Free Trade area vs. other integration stages
Free trade areas are the simplest form of regional economic integration. A more advanced stage of the free trade area is the customs unions.
Under a customs union, member countries adopt a uniform policy when they transact with non-member countries. For example, they set a single tariff when trading with non-members. This cooperation is usually to eliminate the effect of trade deflection, in which non-member countries take advantage of tariff differences between members of the free trade area to their benefit.
Furthermore, suppose the members agree to remove barriers to the flow of factors of production. In that case, they move towards common market cooperation. Under this agreement, capital and workers move freely between member countries, not only goods and services.
The more advanced stage of the common market is the economic union. In addition to eliminating barriers to goods, services, and production factors, members agree to build a common economic policy. They form joint institutions to integrate fiscal and monetary policy. An example is the European Union.
If later, an economic union member agrees to use the single currency, that is a monetary union. An example is the Eurozone.
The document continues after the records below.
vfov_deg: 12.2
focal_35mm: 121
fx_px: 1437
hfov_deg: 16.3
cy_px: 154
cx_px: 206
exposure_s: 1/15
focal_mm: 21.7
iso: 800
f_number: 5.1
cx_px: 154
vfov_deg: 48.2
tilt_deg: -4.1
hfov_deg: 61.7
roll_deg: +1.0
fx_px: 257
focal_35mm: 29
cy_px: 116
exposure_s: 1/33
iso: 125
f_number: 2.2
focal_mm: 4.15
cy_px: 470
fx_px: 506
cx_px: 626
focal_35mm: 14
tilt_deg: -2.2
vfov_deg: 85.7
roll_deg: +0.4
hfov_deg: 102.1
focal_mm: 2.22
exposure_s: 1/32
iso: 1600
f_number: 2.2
Advantages of free trade areas
The free trade area offers several advantages, including:
Stimulating economic growth. Companies have greater market access. They have a more significant opportunity to sell more products, increase production, and absorb more labor. As a result, the economy grows higher and creates more jobs and incomes.
Increased efficiency. The free trade area increases competition between companies. To stay competitive, they will have to strive harder to increase efficiency and be more innovative.
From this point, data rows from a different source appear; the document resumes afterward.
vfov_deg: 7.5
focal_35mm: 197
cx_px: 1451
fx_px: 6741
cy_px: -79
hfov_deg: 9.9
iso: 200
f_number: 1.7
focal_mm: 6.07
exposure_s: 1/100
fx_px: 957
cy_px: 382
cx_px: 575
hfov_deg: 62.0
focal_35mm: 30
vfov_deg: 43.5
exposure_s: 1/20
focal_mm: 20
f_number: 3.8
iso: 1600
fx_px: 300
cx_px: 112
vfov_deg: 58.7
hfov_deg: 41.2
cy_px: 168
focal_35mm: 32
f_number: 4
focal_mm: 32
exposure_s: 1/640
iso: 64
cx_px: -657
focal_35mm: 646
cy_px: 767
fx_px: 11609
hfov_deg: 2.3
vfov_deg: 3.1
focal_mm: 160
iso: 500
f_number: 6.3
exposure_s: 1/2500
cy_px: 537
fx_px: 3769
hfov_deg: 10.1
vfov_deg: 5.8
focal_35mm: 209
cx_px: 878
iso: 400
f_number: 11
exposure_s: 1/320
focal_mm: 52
Specialization. Tighter competitive pressures force member states to specialize in the most efficient products.
Reducing monopoly power. Goods and services flow freely between member countries, increasing competition.
Fairer competition. Member countries agree to remove various trade protection forms that benefit their domestic industries and businesses, such as subsidies. It makes the competitive field fairer for companies in member countries.
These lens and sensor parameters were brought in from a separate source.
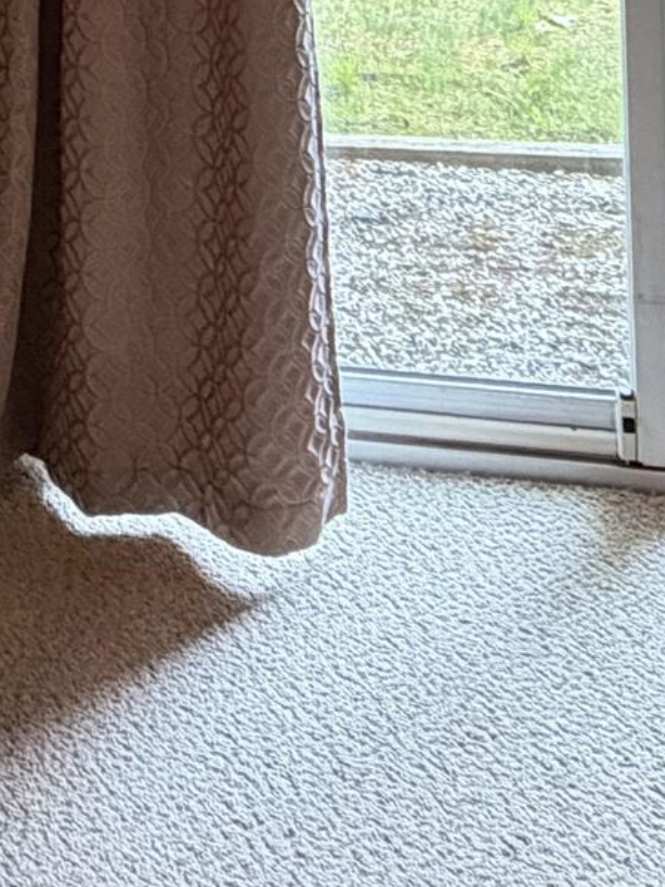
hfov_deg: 19.7
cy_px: -517
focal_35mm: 72
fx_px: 1844
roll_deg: +2.0
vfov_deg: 21.6
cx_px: -27
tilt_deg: -1.9
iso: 250
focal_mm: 2.22
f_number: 2.2
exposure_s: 1/60
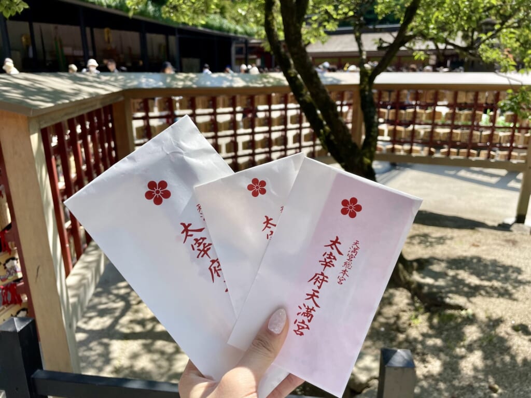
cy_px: 199
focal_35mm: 26
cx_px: 266
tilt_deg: -18.7
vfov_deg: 53.1
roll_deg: +0.2
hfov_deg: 67.3
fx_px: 399
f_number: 1.6
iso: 32
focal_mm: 4.2
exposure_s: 1/2212
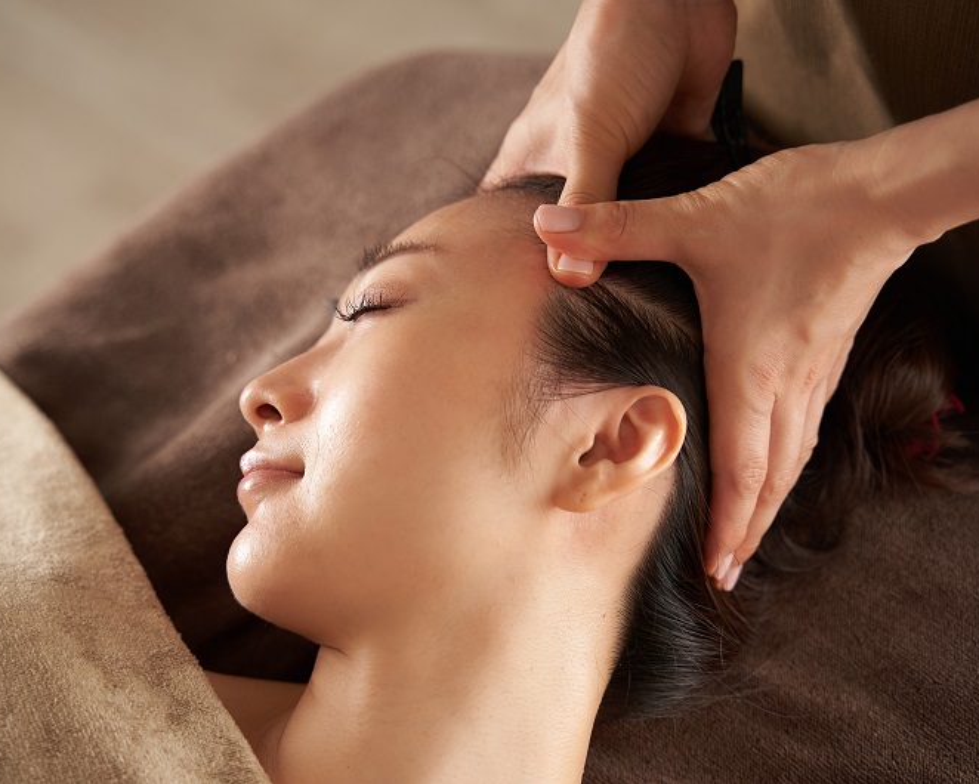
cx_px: 454
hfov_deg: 22.5
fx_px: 2464
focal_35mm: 85
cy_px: 391
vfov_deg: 18.1
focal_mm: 75
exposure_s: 1/100
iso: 800
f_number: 4
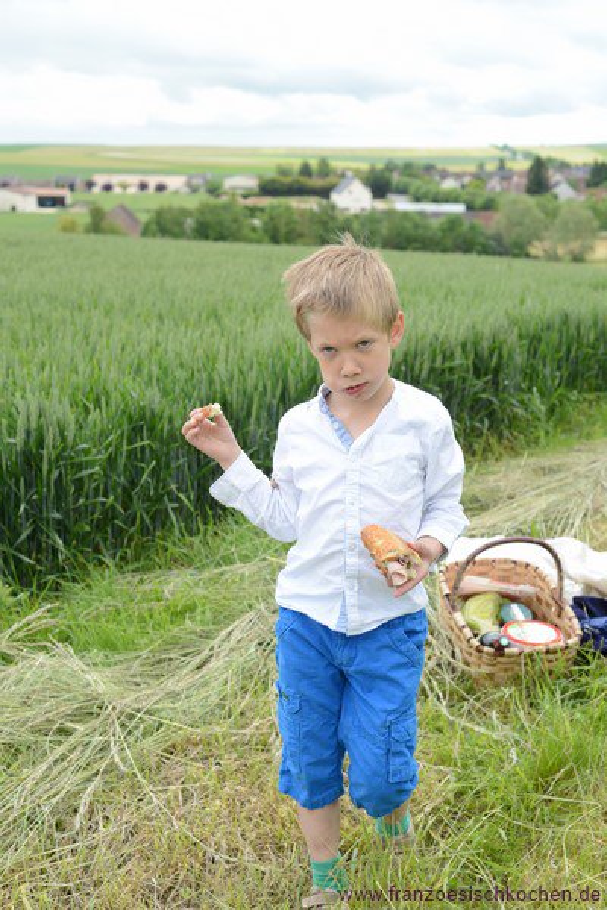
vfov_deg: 39.6
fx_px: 1264
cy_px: 455
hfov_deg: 27.0
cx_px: 304
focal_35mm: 50
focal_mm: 50
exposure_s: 1/500
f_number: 7.1
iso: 320
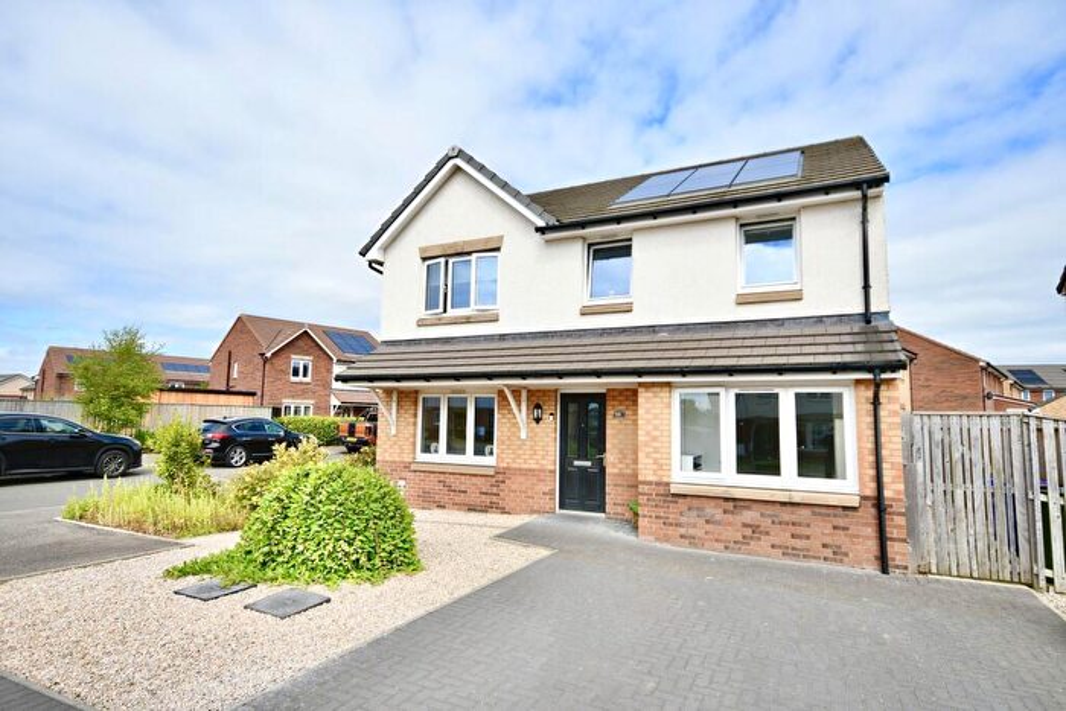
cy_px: 356
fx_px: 563
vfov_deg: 64.6
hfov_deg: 86.9
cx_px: 533
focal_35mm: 19
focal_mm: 13
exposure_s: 1/250
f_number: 6.3
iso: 100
Price reduction. Because it removes trade protection, cheaper and better-quality goods should dominate the market due to high demand. It forces non-competitive producers out of the market.
Varied goods and services. Competition forces companies to develop higher-quality products to attract consumers. Free flow also allows consumers to have more choices to meet their needs and wants.
Technology transfer. Producers can import technology from member countries more cheaply. It indirectly contributes to technology transfer.
Reducing subsidy spending. Often, governments subsidize their industries to make their products more competitive in international markets. By removing subsidies, the government will save more on the budget.
Disadvantages of free trade areas
The free trade area also has several drawbacks, including:
Reduced income. Member countries can no longer earn revenue from tariffs.
Threats to intellectual property. Manufacturers can easily copy other member countries’ products. When law enforcement is weak, the threat to intellectual property is also higher.
Exploitation of natural resources. Free trade can lead to exploitative behavior. Member countries seek to increase exports to other members to take advantage of the free flow of goods and services.
Decreasing employment in the service sector. Companies are trying to take advantage of zero protection to outsource some non-core business services to member countries with lower wage rates. That reduces the absorption of domestic labor.
Get rid of the domestic industry. Increased competition forces non-competitive industries to die and raises unemployment. The effect is even more significant if most industries are uncompetitive.
New industries are difficult to grow. Before becoming mature, some industries need government protection. That won’t happen in a free trade area.